Janulaitis looks at four categories: computer systems design and related services increased by 7,300 jobs (versus 6,100 in May); data processing, hosting and related services added 1,800 jobs (200 jobs May); telecommunications gained 700 jobs (700 in May); and other information services gained 100 jobs (1,400 in May).
Foote reports that the average monthly IT job growth in the first half of 2013 is up 43 percent from calendar year 2012.
Foote also looks at management and technical consulting, which grew by 8,400 jobs last month (3,200 in May and 39,400 in the past six months).

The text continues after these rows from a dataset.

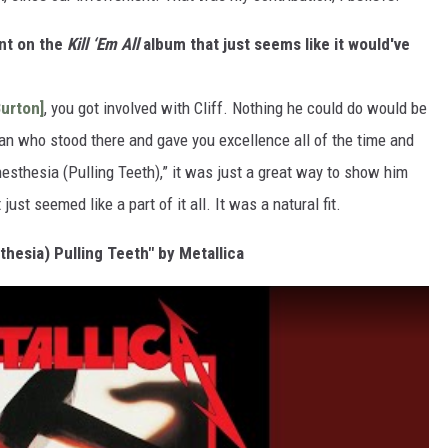
nt on the
Kill ‘Em All
album that just seems like it would've
Burton]
, you got involved with Cliff. Nothing he could do would be
a man who stood there and gave you excellence all of the time and
nesthesia (Pulling Teeth),” it was just a great way to show him
ust seemed like a part of it all. It was a natural fit.
thesia) Pulling Teeth" by Metallica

Computer systems design and related services added 30,900 positions in the past six months.
Telecommunications, which has been on a long decline, and the data processing and hosting category had a combined 2,500 new positions in June, though they have been averaging 1,640 for the first five months of the year.
“Based on our interviews with over 96 CIOs in the last 30 days, we concluded that CIOs are not in a great hurry to hire new staff except to meet short-term needs until they see a clear trend as to what is happening with the economy,” Janulaitis said. “Sixty-seven percent of the CIOs we interviewed do not see any real push to expand staffing over the next 12 months.”
That more closely jibes with a survey from Robert Half Technology that found that the percentage of CIOs planning to expand their IT departments in the third quarter dropped to 12 percent from 14 percent in the second quarter.
However, according to a Dice survey, 73 percent of hiring managers said they will add staff in the second half of 2013, compared with 64 percent who said so about the first half of the year.
Foote, meanwhile, points to momentum in the IT hiring numbers and managers “clean sheeting” their IT organizations – “substantially refocusing their strategic targets and redefining what is core versus noncore as far as their investments in technology and people.”